High-resolution Land Surface Modeling and Data Assimilation

A 51-year simulation of water and energy fluxes over the entire Arkansas-Red based was performed using a fully distributed land surface model. The simulations were performed at fine temporal (hourly) and spatial (1 squ. km) resolutions in an effort to bridge the gap between traditional hydrologic modeling, typically at final temporal spatial resolutions on relatively small catchment, and regional land surface modeling. Our approach in model validation is to focus on both the accuracy of streamflow simulations at the sub-basin scale and appropriate physically based description of heat and water exchange at the land surface-atmosphere interface because biases at the sub-basin scale may grow nonlinearly over time and lead to larger basin-scale biases. Preliminary analysis of the simulations shows that the spatial patterns of temporarily averaged water balance components are similar to published climatological patterns and clearly illustrates the strong east-west gradients of precipitation, runoff, and evapotranspiration. Streamflow accumulations at the sub-basin scale show good agreement betweens simulated and observed streamflow for catchments ranging in size between 880 km2 and 4211 km2. Results of energy flux simulations shown in this study are in reasonable agreement with observations.

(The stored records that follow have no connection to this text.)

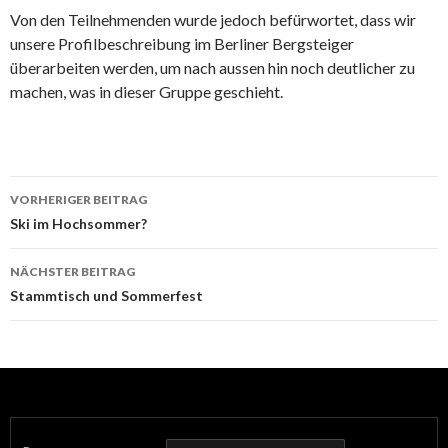
Von den Teilnehmenden wurde jedoch befürwortet, dass wir
unsere Profilbeschreibung im Berliner Bergsteiger
überarbeiten werden, um nach aussen hin noch deutlicher zu
machen, was in dieser Gruppe geschieht.
Beitrags-
VORHERIGER BEITRAG
Navigation
Ski im Hochsommer?
NÄCHSTER BEITRAG
Stammtisch und Sommerfest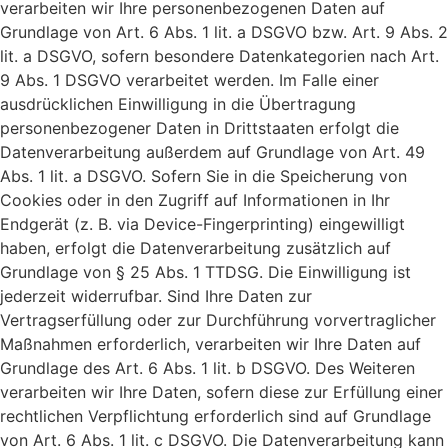
verarbeiten wir Ihre personenbezogenen Daten auf
Grundlage von Art. 6 Abs. 1 lit. a DSGVO bzw. Art. 9 Abs. 2
lit. a DSGVO, sofern besondere Datenkategorien nach Art.
9 Abs. 1 DSGVO verarbeitet werden. Im Falle einer
ausdrücklichen Einwilligung in die Übertragung
personenbezogener Daten in Drittstaaten erfolgt die
Datenverarbeitung außerdem auf Grundlage von Art. 49
Abs. 1 lit. a DSGVO. Sofern Sie in die Speicherung von
Cookies oder in den Zugriff auf Informationen in Ihr
Endgerät (z. B. via Device-Fingerprinting) eingewilligt
haben, erfolgt die Datenverarbeitung zusätzlich auf
Grundlage von § 25 Abs. 1 TTDSG. Die Einwilligung ist
jederzeit widerrufbar. Sind Ihre Daten zur
Vertragserfüllung oder zur Durchführung vorvertraglicher
Maßnahmen erforderlich, verarbeiten wir Ihre Daten auf
Grundlage des Art. 6 Abs. 1 lit. b DSGVO. Des Weiteren
verarbeiten wir Ihre Daten, sofern diese zur Erfüllung einer
rechtlichen Verpflichtung erforderlich sind auf Grundlage
von Art. 6 Abs. 1 lit. c DSGVO. Die Datenverarbeitung kann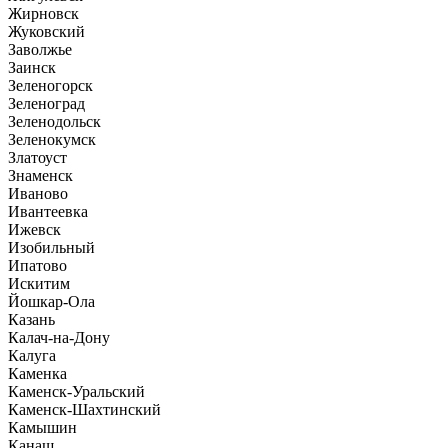
Жирновск
Жуковский
Заволжье
Заинск
Зеленогорск
Зеленоград
Зеленодольск
Зеленокумск
Златоуст
Знаменск
Иваново
Ивантеевка
Ижевск
Изобильный
Ипатово
Искитим
Йошкар-Ола
Казань
Калач-на-Дону
Калуга
Каменка
Каменск-Уральский
Каменск-Шахтинский
Камышин
Канаш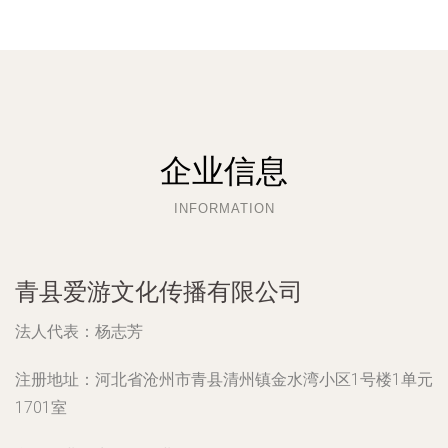
企业信息
INFORMATION
青县爱游文化传播有限公司
法人代表：
杨志芳
注册地址：
河北省沧州市青县清州镇金水湾小区1号楼1单元
1701室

Analysis of the spatial distribution of precipitation and runoff highlights the similarities and differences between the two. The relationship between precipitation anomalies and runoff and soil water storage anomalies was examined. The study is ongoing and more validation at the sub-basin scale is being done. We hope that the results of this analysis will help clarify the sources of long-term hydrologic variability within the basin.